Yani, insanoğlu bu dünyayı birlikte yüksek bir birlik bilinci(ECMAİN) ve işbirliği/saygı ile “ mikroorganizmalarla, bitkilerle, hayvanlarla, toprak, su ve hava ” ile paylaşması gerekirken, ne yazık paylaşmadı ve bu 6 unsurun/varlığın yaşam hakkına/hukukuna tecavüz etti.
Bundan dolayı da şimdilerde , hem kendi hayatını, hem de bu 6 varlığın/unsurun hayatını tarumar ederek, topyekün dünyamızı iklim değişikliği ile felaketin eşiğine getirdi. Bundan dolayı da ,bizzat kendi eliyle bozduğu bu 6 unsur/varlık, şimdilerde bozguncu insanoğluna saldırıyor/yaşamanı cehenneme çeviriyor/çevirecektir.
Ne yazık, insanoğlu lineer ekonomi ve parçalı konvansiyonel teknolojilere dayalı vahşi kapitalist sistemle, hem kendi içinde yetersiz demokrasisi(toplum bazında ve toplumlararası) ile kendi geleceğini, hem de diğer unsurlara/varlıklara karşı demokrasiyi(katılımcı) katletti.

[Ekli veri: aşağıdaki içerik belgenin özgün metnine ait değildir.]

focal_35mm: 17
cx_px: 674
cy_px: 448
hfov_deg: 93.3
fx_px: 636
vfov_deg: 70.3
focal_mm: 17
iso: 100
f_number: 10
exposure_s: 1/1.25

Demokrasiyi katlettiğinizde, haliyle “ SÜRDÜRÜLEBİLİRLİĞİ” nizi (refahınızı/yaşamı) de belli bir sürede katletmiş olursunuz. Daha önce defalarca da belirttiğimiz üzere, sürdürülebilirliğin devamının garantisini de “ döngüsellik sunar ”.
Ve yer ile gök arasında “sürdürülebilir döngüsellikte”, aslında toprağın altında mikroorganizmalarla bitki kökü arasındaki ilişkiyi kurmakla başlar ve devamında da bitki ile yer üstünde diğer 6 unsurun birlikte harmoni ile varlık bilinci/saygısı ile yaşamasına kadar uzanır.

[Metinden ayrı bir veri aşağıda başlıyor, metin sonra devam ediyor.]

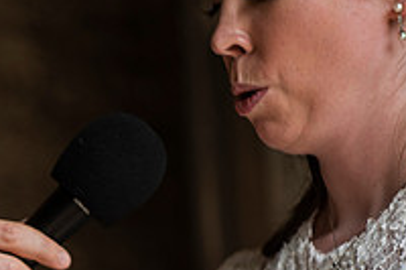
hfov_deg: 3.5
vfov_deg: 2.4
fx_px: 6547
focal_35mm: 581
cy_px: 368
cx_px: -4
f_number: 3.5
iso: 400
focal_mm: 200
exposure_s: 1/1000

Lakin, insanoğlu lineer ekonomi ve parçalı(bütüncül olmayan)konvansiyonel teknolojilerle refahı bencilce çoklamaya çalışırken, bu dünyayı birlikte demokratik bir anlayışla birlikte paylaşması gereken diğer 6 unsurun hassasiyetlerine dikkat etmedi, onlarla uyumlu hareket etmedi ve geldiğimiz aşamada hem kendisinin , hem de onların hayatını mahvetti.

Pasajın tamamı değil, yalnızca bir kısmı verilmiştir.